Task prompt =>
Return every line of the items below verbatim, without any alteration.

Input material =>
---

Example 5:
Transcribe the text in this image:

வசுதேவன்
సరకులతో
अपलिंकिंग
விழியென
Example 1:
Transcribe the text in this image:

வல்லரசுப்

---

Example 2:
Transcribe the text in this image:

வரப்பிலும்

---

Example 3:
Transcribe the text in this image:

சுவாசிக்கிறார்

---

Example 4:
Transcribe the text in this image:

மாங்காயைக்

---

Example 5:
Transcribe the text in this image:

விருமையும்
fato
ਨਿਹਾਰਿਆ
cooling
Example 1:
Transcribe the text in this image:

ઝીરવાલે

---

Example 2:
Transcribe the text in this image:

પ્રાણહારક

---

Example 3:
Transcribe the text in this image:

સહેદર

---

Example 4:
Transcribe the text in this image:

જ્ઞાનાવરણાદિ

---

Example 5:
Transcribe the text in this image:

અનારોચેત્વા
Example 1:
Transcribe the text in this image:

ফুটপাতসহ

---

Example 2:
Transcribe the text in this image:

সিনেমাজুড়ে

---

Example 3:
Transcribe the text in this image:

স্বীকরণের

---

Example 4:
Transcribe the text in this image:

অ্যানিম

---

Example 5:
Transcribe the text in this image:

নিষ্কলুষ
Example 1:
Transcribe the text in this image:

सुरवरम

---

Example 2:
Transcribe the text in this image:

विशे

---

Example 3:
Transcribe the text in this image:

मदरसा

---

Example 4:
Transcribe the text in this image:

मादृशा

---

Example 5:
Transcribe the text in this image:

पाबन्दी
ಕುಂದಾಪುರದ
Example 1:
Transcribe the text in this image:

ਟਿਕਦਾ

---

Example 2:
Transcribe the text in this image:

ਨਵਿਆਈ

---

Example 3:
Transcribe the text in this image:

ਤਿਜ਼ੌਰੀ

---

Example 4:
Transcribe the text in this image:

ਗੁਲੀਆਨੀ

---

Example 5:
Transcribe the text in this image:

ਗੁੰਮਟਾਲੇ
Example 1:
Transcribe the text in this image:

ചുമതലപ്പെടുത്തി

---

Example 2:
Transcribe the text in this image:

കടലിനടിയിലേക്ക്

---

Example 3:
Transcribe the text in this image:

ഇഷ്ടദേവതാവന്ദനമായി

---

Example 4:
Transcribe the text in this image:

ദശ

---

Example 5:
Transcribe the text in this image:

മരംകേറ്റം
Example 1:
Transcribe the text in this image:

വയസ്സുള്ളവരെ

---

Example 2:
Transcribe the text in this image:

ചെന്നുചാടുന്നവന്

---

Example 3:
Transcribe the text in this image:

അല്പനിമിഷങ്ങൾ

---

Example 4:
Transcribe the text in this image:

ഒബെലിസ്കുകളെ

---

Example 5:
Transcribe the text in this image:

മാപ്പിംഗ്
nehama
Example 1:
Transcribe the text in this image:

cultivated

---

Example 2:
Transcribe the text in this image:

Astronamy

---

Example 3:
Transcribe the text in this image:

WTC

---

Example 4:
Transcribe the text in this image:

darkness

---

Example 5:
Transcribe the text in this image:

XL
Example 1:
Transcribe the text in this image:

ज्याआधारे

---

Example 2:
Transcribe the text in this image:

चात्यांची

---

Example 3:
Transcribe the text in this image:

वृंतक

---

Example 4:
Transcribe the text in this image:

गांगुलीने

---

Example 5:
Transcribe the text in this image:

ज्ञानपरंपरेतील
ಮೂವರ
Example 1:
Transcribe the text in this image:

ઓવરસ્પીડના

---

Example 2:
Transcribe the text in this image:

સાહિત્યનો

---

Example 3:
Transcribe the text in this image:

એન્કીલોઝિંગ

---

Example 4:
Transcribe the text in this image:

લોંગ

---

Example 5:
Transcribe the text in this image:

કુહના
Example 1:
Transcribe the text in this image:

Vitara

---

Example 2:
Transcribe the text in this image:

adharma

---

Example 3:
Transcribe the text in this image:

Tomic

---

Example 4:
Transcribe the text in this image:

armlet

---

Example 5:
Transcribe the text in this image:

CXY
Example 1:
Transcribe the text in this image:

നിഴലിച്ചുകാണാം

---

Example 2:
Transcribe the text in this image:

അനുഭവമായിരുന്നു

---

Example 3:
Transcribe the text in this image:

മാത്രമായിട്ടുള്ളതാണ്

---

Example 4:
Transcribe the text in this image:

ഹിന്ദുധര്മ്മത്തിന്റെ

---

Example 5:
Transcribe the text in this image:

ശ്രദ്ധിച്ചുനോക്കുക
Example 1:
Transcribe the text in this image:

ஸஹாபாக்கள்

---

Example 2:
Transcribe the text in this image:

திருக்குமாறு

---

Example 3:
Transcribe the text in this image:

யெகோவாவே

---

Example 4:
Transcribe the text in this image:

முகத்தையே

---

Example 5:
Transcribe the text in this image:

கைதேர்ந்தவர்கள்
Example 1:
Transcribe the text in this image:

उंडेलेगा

Solution to this exercise =>
---

Example 5:
Transcribe the text in this image:

வசுதேவன்
సరకులతో
अपलिंकिंग
விழியென
Example 1:
Transcribe the text in this image:

வல்லரசுப்

---

Example 2:
Transcribe the text in this image:

வரப்பிலும்

---

Example 3:
Transcribe the text in this image:

சுவாசிக்கிறார்

---

Example 4:
Transcribe the text in this image:

மாங்காயைக்

---

Example 5:
Transcribe the text in this image:

விருமையும்
fato
ਨਿਹਾਰਿਆ
cooling
Example 1:
Transcribe the text in this image:

ઝીરવાલે

---

Example 2:
Transcribe the text in this image:

પ્રાણહારક

---

Example 3:
Transcribe the text in this image:

સહેદર

---

Example 4:
Transcribe the text in this image:

જ્ઞાનાવરણાદિ

---

Example 5:
Transcribe the text in this image:

અનારોચેત્વા
Example 1:
Transcribe the text in this image:

ফুটপাতসহ

---

Example 2:
Transcribe the text in this image:

সিনেমাজুড়ে

---

Example 3:
Transcribe the text in this image:

স্বীকরণের

---

Example 4:
Transcribe the text in this image:

অ্যানিম

---

Example 5:
Transcribe the text in this image:

নিষ্কলুষ
Example 1:
Transcribe the text in this image:

सुरवरम

---

Example 2:
Transcribe the text in this image:

विशे

---

Example 3:
Transcribe the text in this image:

मदरसा

---

Example 4:
Transcribe the text in this image:

मादृशा

---

Example 5:
Transcribe the text in this image:

पाबन्दी
ಕುಂದಾಪುರದ
Example 1:
Transcribe the text in this image:

ਟਿਕਦਾ

---

Example 2:
Transcribe the text in this image:

ਨਵਿਆਈ

---

Example 3:
Transcribe the text in this image:

ਤਿਜ਼ੌਰੀ

---

Example 4:
Transcribe the text in this image:

ਗੁਲੀਆਨੀ

---

Example 5:
Transcribe the text in this image:

ਗੁੰਮਟਾਲੇ
Example 1:
Transcribe the text in this image:

ചുമതലപ്പെടുത്തി

---

Example 2:
Transcribe the text in this image:

കടലിനടിയിലേക്ക്

---

Example 3:
Transcribe the text in this image:

ഇഷ്ടദേവതാവന്ദനമായി

---

Example 4:
Transcribe the text in this image:

ദശ

---

Example 5:
Transcribe the text in this image:

മരംകേറ്റം
Example 1:
Transcribe the text in this image:

വയസ്സുള്ളവരെ

---

Example 2:
Transcribe the text in this image:

ചെന്നുചാടുന്നവന്

---

Example 3:
Transcribe the text in this image:

അല്പനിമിഷങ്ങൾ

---

Example 4:
Transcribe the text in this image:

ഒബെലിസ്കുകളെ

---

Example 5:
Transcribe the text in this image:

മാപ്പിംഗ്
nehama
Example 1:
Transcribe the text in this image:

cultivated

---

Example 2:
Transcribe the text in this image:

Astronamy

---

Example 3:
Transcribe the text in this image:

WTC

---

Example 4:
Transcribe the text in this image:

darkness

---

Example 5:
Transcribe the text in this image:

XL
Example 1:
Transcribe the text in this image:

ज्याआधारे

---

Example 2:
Transcribe the text in this image:

चात्यांची

---

Example 3:
Transcribe the text in this image:

वृंतक

---

Example 4:
Transcribe the text in this image:

गांगुलीने

---

Example 5:
Transcribe the text in this image:

ज्ञानपरंपरेतील
ಮೂವರ
Example 1:
Transcribe the text in this image:

ઓવરસ્પીડના

---

Example 2:
Transcribe the text in this image:

સાહિત્યનો

---

Example 3:
Transcribe the text in this image:

એન્કીલોઝિંગ

---

Example 4:
Transcribe the text in this image:

લોંગ

---

Example 5:
Transcribe the text in this image:

કુહના
Example 1:
Transcribe the text in this image:

Vitara

---

Example 2:
Transcribe the text in this image:

adharma

---

Example 3:
Transcribe the text in this image:

Tomic

---

Example 4:
Transcribe the text in this image:

armlet

---

Example 5:
Transcribe the text in this image:

CXY
Example 1:
Transcribe the text in this image:

നിഴലിച്ചുകാണാം

---

Example 2:
Transcribe the text in this image:

അനുഭവമായിരുന്നു

---

Example 3:
Transcribe the text in this image:

മാത്രമായിട്ടുള്ളതാണ്

---

Example 4:
Transcribe the text in this image:

ഹിന്ദുധര്മ്മത്തിന്റെ

---

Example 5:
Transcribe the text in this image:

ശ്രദ്ധിച്ചുനോക്കുക
Example 1:
Transcribe the text in this image:

ஸஹாபாக்கள்

---

Example 2:
Transcribe the text in this image:

திருக்குமாறு

---

Example 3:
Transcribe the text in this image:

யெகோவாவே

---

Example 4:
Transcribe the text in this image:

முகத்தையே

---

Example 5:
Transcribe the text in this image:

கைதேர்ந்தவர்கள்
Example 1:
Transcribe the text in this image:

उंडेलेगा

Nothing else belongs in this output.